Ingredients (all at room temperature):

- 250g Mascarpone cheese

- 800g strained greek yogurt

- 5 large eggs, separated

- 1 cup (120g) confectioners’ sugar

- 1 teaspoon vanilla bean paste or seeds from 1 vanilla pod

- 8 Tablespoons (80g) corn or potato starch (or you can use powdered vanilla pudding), sifted


1. Preheat oven to 220C. Line base and sides of baking tin with parchment paper. Line 5 cm above the rim as the cake is going to puff up some 2-3cm above the rim in the first phase of baking.

2. Prepare cake batter: Using hand held mixer or food processor mix Mascarpone with 2/3rd cup confectioners’ sugar, add egg yolks, vanilla bean paste, greek yogurt and sifted potato or corn starch. Mix for 2 minutes until combined. In a separate bowl beat egg whites with the remaining 1/3rd cup confectioners’ sugar until firm. Gently fold in egg whites with the rest of ingredients. Pour the greek yogurt cheesecake mass into baking tin and tap few times to lock-in the air bubbles. The batter will fill in the baking tin fully.

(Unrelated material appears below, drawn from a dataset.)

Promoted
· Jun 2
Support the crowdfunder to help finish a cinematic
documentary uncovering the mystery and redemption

3. Bake at 220C for 15 minutes then lower the temperature to 120C and bake for another 45-50 minutes. Once baked, switch off the oven but don't open - keep in the closed oven for 1 hour, then crack open the oven door and let the cake cool for another 20 minutes before taking out. Once at room temperature refrigerate for 12 hours before serving.


1. If you are not using food processor, mix half of the yogurt with starch separately (you can use Nutribullet) to make sure the mixture is not lumpy before adding to the rest of ingredients. In that way you will avoid flour pockets in texture.